Впереди дальняя дорога (Стариков) - страница 37

— Боишься, что не сумею сварить картошки без инструкции?

— Учись у друзей,— посоветовал я.

— Марш отсюда! — скомандовала Ленка. — Дай полы домыть.

— Ленка! — обратился я смиренно.— Ты ведь хорошо знала Машу, даже немного дружила с ней. Что она сейчас такое?

— Маира?— Ленка надменно засмеялась.— Разбирайся сам. Мне это не интересно. Но некоторым такие девушки нравятся.

В назначенный час мы встретились с Машей возле Дворца культуры. Не помню, какую смотрели кинокартину. Рука Маши лежала в моей руке. Ладонь ее была влажная, мне хотелось вынуть носовой платок и вытереть ей руку.

Потом темными улицами я провожал ее домой. Настоящий разговор между нами так и не налаживался.

Мы дошли до ее дома и сели на скамейку. Я обнял Машу, и она охотно прислонилась ко мне.

— О чем ты мечтаешь?— спросил я первое, что пришло в голову. На миг она задумалась.

— Хорошо бы достать однокомнатную квартиру,— с жаром произнесла она.

— На что она тебе?

— Спрашиваешь... Надоело со своими. Хочу пожить по-человечески. Да тебе такого и не понять. У вас же целый дом.

— Что ты еще хочешь?

— Может уехать? До чего же тошно у нас в Крутогорске!

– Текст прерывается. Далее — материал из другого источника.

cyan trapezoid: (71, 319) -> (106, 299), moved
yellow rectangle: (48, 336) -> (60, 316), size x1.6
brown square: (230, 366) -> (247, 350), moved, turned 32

Просто некуда деваться.

Не знаю почему, но разговор у нас явно не клеился. Не получился разговор. Нам обоим было скучно друг с другом. Что-то мы безвозвратно утратили.

Вспомнилась «таежная Клеопатра». В тайге нам недоставало женского общества. Поэтому, когда в ларьке военторга появилась продавщица Калерия, то вокруг нее развернулась целая танцплощадка. Ничего-то особенно завлекательного в этой Калерии не было — нос картошкой, круглые щеки, словно кирпичом натерты, узенькие бровки, которые она старательно чернила. Короткие перекрашенные и пережженные неопределенного цвета волосы, свисавшие колбасками, толстые ноги, расплывшаяся фигура. Честное слово, не преувеличиваю, еще пощадил. Она к тому же была и не первой свежести.

Но Калерия была единственной юбкой в нашем глухом таежном углу. Она скоро поняла исключительность своего положения, очень скоро, и воспользовалась таким преимуществом. Ей одной доставалось пылкой нежности столько, что могло бы хватить девчонкам города тысяч на пятьдесят жителей. Каждый солдат старался услужить ей, чем только мог лишь за улыбку, возможность хотя бы до руки дотронуться.

Имя Калерии быстро переделали в Клеопатру. Романы ее протекали молниеносно. Тот, кто сегодня торжествовал победу, утром мог получить внезапную полную отставку. Ну и стихи же сочиняли о ней! Между парнями начались столкновения, порой весьма серьезные. Даже на гауптвахте начали посиживать. Однажды попало и самой Клеопатре. Она появилась в лагере с преогромной дулей под глазом.